A small, military-green notebook containing information about the USS Amesbury was discovered by Brenda O’Keefe of...

Posted by NOAA Florida Keys National Marine Sanctuary on Tuesday, April 9, 2024

One notable entry in the book, dated April 7, 1945 says: "War ended with Germany" -- although Germany did not officially surrender until May 7 of that year.

CBS News contacted the National Oceanic and Atmospheric Administration, which administers the Florida Keys marine sanctuary, for more information but did not receive an immediate response.

The Amesbury was introduced as a World War II convoy escort in 1943, a role that it continued to serve through the end of the war as it completed four round-trip voyages between the U.S. and the United Kingdom, according to the Naval History and Heritage Command. Overseas, the destroyer made stops in Londonderry and Lishally, in Ireland, as well as Greenock in Scotland. The ship was eventually awarded a battle star for its services off of Normandy beach in France.

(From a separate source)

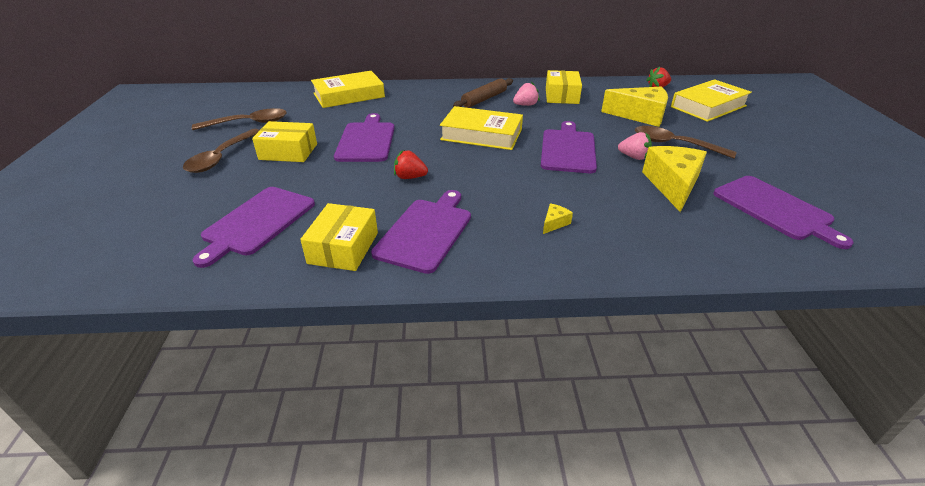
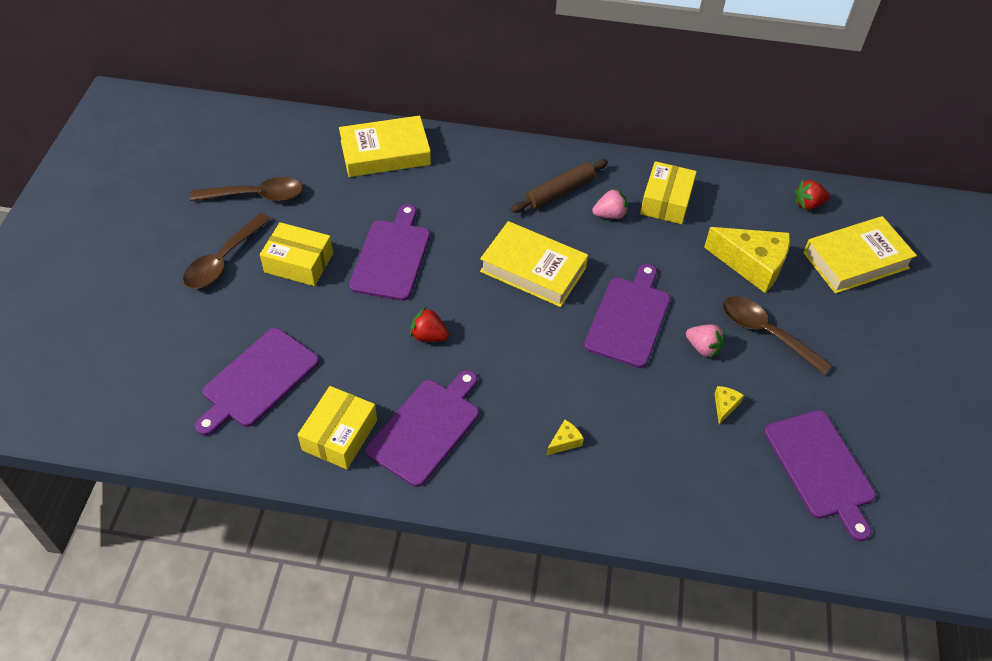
camera: 10 degrees right, 15 degrees up
yellow cheese [642,146,707,212] -> yellow cheese [715,386,744,424], size x0.42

Naval officials decommissioned the warship and placed it in reserve in 1946, according to the organization Dive Center Key West. The 300-foot former destroyer ran aground and broke apart as it was being pulled farther out to sea to form an artificial reef, and now sits along the ocean floor about five miles from Key West. Known as Alexander's Wreck, water levels at the site are relatively shallow, at 25 feet, and the wreck itself has become a popular spot for divers.